The ceremony is traditionally a major affair, with descendants inviting the extended family for an event that can sometimes last multiple days, for wealthier families. Ceremonies can also be arranged by subordinates for superiors, for example students for teachers or disciples for religious leaders. The ceremony is seen as an expression of filial piety. Costs for the ceremony are typically covered by the descendants or subordinates.

Traditionally ceremonies were held at the home. Preparations for the ceremony would begin days in advance, and involve the brewing of alcohol, preparation of foods and snacks, and preparation of facilities for guests. Neighbors and relatives would come to assist in this process. Early on the morning of the hwangap, the celebrated person would pay their respects to their ancestral shrine.

Breakfast would be served in the anbang or daecheong (open area of house). The honored person and their spouse, dressed in their finest clothes, would be prominently seated in front of a byeongpung (folding screen) and behind a large table such as a gyojasang. Food offerings are to be grander than usual, with a mandatory serving of miyeok-guk. Also on the table are foods piled high in decorative fashion (typically in cylinders), such as chestnuts, jujubes, snacks, yakgwa, persimmons, and more. Other decorations would also be placed on the table, taking the shapes of flowers, dragons, turtles, or cranes. Also present is a typically separate table of ceremonial alcohol and cups. Traditional music, sometimes performed by kisaeng, would also be performed during the event. Guests would arrive, bringing gifts of clothing, alcohol, fruit, and rice.

Before breakfast is eaten, the eldest son and his spouse would approach the table, bow deeply, raise glasses of ceremonial alcohol, then bow deeply again. Afterwards, in descending order by age, younger siblings would follow suit and pay tribute to the honored person. They are then followed by extended family and other peoples. In cases where the parents of the honored person are alive, they too can participate in paying their respects, sometimes symbolically and/or jokingly wearing brightly colored clothing typical of children.

Afterwards, breakfast is then consumed either in that room or in a separate area. Often strangers and passersby are invited to join; it is traditionally considered a sign of virtue and social status to have many guests at one's hwangap. Speeches are given about the person's life.
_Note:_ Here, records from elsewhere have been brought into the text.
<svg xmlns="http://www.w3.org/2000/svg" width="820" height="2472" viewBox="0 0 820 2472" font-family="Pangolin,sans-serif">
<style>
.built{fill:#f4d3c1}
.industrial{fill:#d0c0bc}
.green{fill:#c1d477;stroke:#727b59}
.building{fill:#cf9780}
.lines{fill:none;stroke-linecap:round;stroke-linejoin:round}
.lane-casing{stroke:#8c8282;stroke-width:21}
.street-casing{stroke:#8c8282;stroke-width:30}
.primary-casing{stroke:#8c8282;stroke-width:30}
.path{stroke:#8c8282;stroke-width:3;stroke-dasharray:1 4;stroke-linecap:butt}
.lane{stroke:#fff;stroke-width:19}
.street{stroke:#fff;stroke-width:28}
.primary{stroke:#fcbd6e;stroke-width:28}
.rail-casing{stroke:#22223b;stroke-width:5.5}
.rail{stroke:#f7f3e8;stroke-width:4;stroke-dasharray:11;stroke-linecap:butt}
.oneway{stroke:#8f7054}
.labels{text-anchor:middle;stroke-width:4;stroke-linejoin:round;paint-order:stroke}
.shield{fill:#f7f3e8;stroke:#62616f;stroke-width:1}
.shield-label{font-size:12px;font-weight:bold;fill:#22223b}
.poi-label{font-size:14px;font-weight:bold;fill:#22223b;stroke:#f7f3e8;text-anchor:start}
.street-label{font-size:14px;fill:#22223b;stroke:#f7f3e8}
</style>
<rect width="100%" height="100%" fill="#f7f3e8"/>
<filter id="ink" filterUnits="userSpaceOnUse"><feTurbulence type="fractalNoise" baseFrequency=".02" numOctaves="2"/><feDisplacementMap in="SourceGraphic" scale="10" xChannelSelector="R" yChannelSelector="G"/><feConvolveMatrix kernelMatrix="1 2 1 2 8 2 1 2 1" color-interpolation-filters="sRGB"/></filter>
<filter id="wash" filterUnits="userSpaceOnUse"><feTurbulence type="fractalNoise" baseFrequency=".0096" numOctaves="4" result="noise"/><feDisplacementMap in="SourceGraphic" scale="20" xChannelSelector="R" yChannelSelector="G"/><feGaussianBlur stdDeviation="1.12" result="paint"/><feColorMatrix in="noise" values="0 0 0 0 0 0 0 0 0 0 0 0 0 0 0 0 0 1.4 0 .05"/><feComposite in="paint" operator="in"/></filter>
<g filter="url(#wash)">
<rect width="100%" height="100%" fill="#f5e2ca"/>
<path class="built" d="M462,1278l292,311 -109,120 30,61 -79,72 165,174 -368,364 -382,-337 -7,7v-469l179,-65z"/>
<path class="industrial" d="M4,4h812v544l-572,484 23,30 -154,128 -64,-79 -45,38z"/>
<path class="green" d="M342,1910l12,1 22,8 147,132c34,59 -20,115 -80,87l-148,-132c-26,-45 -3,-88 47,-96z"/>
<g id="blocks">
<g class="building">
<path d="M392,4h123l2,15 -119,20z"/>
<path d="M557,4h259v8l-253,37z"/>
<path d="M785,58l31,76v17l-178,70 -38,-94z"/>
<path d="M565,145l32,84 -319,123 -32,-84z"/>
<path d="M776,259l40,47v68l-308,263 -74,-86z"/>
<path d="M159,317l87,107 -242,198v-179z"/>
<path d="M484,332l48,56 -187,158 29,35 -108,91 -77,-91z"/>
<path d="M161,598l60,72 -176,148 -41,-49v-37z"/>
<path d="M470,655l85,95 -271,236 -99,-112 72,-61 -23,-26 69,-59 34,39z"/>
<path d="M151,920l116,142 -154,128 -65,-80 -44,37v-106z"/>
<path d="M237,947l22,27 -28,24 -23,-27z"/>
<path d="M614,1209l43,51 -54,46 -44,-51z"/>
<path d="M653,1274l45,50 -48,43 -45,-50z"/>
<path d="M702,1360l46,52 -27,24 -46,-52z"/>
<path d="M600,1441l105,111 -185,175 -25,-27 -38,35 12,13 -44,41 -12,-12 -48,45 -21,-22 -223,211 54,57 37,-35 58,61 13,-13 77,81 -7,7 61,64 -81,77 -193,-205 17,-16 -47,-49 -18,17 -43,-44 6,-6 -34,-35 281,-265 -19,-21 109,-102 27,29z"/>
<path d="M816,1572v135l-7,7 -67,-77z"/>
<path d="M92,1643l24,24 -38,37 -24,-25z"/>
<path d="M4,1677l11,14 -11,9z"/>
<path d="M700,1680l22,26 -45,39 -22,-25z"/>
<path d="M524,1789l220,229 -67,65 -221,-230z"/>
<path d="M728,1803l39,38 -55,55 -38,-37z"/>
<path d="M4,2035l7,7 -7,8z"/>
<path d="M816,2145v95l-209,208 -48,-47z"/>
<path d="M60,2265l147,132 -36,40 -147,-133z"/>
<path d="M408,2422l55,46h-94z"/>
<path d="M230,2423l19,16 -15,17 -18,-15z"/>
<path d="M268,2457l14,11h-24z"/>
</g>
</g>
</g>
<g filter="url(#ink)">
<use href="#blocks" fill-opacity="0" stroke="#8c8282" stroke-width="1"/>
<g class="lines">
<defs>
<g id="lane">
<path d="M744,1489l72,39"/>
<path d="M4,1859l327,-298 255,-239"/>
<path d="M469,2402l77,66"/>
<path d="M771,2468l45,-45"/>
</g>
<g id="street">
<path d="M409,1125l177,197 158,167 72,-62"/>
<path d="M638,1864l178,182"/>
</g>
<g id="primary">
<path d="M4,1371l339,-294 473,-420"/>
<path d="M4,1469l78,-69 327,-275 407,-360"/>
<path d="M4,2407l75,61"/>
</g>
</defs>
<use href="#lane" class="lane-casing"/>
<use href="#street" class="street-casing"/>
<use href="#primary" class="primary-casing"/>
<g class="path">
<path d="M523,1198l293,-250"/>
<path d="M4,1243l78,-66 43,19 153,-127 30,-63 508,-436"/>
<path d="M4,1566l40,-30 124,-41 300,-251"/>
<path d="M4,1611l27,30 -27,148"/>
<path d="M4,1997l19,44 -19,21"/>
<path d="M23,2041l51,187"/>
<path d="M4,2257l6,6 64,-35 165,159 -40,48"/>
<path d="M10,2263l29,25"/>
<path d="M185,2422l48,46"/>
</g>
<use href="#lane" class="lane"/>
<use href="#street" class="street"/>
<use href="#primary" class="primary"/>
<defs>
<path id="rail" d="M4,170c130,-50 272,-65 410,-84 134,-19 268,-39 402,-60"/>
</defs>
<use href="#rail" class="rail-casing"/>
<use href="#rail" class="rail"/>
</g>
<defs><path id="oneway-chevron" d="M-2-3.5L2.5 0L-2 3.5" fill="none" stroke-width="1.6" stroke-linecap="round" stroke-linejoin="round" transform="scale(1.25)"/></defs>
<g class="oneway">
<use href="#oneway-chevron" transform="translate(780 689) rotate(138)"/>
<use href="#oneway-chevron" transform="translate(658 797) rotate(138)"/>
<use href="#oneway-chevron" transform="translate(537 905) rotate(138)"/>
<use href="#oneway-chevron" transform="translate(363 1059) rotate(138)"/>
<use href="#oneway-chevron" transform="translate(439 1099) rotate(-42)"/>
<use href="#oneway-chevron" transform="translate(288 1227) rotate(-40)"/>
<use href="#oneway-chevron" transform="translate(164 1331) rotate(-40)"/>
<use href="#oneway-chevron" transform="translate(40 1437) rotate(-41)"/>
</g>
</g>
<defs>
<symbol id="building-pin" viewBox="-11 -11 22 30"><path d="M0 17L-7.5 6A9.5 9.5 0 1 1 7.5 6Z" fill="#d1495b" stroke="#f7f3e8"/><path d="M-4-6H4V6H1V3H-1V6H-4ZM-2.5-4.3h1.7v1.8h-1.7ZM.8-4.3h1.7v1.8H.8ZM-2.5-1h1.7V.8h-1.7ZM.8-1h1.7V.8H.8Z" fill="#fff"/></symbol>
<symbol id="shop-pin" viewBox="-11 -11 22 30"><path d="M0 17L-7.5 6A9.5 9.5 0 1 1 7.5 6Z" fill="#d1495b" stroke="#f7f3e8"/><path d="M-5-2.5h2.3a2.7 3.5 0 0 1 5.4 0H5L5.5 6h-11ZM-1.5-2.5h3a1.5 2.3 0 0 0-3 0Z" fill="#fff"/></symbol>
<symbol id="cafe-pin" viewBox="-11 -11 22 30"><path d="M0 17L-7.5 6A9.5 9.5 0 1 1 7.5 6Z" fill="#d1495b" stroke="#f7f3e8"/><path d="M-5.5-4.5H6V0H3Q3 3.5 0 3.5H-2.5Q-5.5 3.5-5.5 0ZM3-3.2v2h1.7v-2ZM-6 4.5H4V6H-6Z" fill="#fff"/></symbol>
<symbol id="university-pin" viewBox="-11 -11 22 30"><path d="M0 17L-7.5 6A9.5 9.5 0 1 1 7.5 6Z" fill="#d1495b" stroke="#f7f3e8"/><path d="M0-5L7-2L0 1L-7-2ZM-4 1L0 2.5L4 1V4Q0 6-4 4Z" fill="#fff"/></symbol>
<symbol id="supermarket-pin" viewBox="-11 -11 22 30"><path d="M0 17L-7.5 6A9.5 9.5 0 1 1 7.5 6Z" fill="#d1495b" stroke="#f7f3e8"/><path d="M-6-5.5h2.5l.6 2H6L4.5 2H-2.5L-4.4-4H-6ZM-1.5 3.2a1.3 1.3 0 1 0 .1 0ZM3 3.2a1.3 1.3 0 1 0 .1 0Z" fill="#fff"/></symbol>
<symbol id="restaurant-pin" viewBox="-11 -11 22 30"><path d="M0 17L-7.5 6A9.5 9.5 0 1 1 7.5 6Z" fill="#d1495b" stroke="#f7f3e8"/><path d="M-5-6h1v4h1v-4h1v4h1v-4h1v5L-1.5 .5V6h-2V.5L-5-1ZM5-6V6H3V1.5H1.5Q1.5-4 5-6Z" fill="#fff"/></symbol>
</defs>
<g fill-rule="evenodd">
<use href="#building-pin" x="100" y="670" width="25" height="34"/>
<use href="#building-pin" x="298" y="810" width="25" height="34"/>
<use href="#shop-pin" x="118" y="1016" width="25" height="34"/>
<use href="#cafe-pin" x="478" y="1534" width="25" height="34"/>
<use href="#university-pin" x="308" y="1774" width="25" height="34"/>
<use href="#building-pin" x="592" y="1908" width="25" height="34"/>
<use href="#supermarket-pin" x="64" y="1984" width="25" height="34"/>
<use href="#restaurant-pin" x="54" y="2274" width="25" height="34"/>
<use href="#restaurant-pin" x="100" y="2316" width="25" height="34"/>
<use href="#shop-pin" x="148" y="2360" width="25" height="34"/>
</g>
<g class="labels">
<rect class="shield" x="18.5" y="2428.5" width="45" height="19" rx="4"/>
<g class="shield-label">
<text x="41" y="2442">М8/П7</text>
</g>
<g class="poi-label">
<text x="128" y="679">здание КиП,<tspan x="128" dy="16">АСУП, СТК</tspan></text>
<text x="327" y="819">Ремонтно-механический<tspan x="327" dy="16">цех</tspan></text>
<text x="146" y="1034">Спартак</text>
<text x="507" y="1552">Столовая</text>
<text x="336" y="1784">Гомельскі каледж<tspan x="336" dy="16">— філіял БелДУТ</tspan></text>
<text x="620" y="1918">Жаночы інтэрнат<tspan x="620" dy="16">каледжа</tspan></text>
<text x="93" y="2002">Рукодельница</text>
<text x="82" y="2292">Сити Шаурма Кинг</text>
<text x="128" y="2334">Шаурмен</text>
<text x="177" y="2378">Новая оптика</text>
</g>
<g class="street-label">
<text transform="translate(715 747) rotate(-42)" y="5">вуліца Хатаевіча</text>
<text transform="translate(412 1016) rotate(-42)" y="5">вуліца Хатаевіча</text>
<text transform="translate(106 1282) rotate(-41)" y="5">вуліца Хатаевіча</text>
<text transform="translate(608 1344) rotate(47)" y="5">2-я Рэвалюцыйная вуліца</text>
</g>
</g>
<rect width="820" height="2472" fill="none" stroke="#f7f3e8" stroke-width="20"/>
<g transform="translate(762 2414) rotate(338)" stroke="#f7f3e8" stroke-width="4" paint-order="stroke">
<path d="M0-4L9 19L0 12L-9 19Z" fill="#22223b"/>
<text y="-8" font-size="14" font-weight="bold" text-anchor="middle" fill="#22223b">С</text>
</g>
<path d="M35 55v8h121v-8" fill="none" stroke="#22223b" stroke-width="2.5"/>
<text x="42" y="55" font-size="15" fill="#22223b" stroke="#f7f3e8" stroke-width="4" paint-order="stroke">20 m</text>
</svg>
Various traditional performances and games can take place during the hwangap. If the person and their guests were well-educated, poetry could be composed and read during the hwangap.

The year after the hwangap, another smaller ceremony called a jingap can also be held. This is not as large as the hwangap, but also larger than a typical birthday celebration. Afterwards, there are a number of other possible (albeit rarer) celebrations until the end of one's life: the 60th wedding anniversary can be celebrated, there is a 70th birthday ceremony, a 77th birthday, and 88th birthday. These later birthdays are of similar scale to the jingap.
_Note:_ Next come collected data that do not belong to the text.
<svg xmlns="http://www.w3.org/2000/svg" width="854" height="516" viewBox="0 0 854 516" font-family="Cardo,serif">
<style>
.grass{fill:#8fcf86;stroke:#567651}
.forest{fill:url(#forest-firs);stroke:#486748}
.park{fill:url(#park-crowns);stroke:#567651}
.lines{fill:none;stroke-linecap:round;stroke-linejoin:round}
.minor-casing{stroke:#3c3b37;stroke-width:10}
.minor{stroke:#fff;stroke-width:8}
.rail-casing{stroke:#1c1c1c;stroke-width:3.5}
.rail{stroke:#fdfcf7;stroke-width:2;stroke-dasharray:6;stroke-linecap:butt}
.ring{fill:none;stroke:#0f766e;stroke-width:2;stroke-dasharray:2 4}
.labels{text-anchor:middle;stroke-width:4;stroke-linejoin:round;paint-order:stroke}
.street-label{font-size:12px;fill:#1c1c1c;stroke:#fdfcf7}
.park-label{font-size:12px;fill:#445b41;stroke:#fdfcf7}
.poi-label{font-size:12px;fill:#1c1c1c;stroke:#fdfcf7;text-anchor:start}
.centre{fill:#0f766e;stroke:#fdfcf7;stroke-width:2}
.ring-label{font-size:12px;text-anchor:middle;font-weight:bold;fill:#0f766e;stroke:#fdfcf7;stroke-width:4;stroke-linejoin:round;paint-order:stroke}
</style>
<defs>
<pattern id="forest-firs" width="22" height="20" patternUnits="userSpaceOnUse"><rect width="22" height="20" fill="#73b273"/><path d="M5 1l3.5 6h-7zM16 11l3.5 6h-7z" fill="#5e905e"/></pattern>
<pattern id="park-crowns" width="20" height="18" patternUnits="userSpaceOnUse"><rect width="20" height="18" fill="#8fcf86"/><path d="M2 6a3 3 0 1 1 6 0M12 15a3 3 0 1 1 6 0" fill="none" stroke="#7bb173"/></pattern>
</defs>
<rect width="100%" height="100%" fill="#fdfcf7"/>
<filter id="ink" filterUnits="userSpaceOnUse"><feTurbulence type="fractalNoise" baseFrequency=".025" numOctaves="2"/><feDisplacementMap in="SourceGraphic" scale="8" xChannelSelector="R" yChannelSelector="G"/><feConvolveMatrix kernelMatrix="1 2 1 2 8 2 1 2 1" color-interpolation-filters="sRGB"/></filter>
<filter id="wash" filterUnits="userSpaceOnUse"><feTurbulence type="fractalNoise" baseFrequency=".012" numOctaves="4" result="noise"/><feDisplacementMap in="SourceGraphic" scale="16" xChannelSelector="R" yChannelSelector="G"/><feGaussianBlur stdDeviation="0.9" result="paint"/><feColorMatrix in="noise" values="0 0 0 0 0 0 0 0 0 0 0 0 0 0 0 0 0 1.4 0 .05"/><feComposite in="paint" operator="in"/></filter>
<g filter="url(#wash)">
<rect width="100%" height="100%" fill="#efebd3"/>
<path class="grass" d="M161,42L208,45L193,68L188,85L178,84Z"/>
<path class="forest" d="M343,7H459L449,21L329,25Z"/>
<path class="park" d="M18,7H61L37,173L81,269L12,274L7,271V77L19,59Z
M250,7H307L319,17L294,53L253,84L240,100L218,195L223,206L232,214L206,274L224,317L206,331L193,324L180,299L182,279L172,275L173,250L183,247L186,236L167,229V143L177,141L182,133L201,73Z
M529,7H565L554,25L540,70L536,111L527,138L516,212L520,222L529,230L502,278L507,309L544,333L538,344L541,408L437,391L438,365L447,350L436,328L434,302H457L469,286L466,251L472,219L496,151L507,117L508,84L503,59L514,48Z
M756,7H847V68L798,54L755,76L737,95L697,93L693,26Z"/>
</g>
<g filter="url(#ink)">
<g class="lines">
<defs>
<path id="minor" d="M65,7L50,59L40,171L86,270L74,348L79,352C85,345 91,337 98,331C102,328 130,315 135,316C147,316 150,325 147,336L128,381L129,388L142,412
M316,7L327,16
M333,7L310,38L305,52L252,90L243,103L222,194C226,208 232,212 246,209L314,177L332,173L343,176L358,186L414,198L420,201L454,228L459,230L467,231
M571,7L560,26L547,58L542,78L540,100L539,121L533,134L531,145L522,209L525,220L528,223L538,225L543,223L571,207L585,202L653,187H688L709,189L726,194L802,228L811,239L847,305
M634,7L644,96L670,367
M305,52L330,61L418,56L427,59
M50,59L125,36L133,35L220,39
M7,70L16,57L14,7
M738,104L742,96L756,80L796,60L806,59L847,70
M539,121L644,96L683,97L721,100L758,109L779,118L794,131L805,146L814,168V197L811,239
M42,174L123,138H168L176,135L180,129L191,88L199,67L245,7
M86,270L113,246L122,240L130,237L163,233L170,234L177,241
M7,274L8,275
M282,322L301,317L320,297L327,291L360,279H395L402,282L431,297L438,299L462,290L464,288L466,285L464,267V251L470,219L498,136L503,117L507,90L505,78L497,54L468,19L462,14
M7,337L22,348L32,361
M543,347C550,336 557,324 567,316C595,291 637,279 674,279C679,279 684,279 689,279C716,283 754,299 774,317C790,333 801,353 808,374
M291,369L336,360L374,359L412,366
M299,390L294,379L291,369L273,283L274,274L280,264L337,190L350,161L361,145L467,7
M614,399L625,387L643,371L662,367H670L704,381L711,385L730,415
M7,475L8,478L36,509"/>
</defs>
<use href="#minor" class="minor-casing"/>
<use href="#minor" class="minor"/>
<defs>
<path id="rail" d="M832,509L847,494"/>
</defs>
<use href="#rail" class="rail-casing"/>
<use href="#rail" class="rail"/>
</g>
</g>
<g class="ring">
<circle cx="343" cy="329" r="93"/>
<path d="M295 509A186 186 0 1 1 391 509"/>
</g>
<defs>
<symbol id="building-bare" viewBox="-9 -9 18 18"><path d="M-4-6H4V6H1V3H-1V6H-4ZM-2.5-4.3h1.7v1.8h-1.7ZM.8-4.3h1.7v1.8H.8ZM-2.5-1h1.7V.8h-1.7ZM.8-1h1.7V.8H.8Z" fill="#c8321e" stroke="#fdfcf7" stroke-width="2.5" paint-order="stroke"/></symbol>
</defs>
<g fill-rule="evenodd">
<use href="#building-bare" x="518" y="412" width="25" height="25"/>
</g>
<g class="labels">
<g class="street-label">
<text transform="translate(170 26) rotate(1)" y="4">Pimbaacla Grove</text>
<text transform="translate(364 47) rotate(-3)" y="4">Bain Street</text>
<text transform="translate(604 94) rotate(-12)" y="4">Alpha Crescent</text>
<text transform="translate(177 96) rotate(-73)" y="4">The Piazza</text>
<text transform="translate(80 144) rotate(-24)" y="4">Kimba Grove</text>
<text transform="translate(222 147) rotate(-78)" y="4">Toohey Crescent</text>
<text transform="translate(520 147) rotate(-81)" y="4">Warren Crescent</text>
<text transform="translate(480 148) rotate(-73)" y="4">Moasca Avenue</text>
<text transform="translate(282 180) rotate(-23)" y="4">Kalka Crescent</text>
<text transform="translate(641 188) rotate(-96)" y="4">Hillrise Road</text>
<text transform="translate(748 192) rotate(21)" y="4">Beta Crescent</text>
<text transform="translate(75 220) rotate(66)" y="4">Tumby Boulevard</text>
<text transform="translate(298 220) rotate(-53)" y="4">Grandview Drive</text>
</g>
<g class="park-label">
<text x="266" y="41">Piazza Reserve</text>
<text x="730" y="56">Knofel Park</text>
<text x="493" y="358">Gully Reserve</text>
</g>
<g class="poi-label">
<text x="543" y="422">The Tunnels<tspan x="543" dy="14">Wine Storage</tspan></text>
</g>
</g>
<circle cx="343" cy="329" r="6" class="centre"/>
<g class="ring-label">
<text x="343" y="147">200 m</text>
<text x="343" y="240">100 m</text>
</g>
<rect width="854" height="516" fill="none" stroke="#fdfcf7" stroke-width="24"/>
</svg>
=== Modern celebrations ===
With increasing life expectancies, the rr celebration has been given a lesser significance than before. Some parents reportedly do not expect to receive a ceremony at all, and instead weigh later ceremonies, such as the gohui, higher. This is also possibly impacted by the falling numbers of elderly people who live with their children. Larger ceremonies are possibly more typical in rural areas than they are in urban.

In some instances, only close family members get together to have a big meal. Some rent out spaces in banquet halls or restaurants. Some hold separate events for closer family and guests.

With changing religious practices in Korea, the ceremony has become secularized or Christianized. Some Christian families choose to deemphasize the aspects of the hwangap that involved ancestor worship. In one instance described in a 1991 paper, a family's hwangap involved a Catholic sermon and the taking of communion.

The ceremony has been observed by members of the Korean diaspora. The ceremony was the subject of a 2009 play called "American Hwangap" by a Korean-American playwright.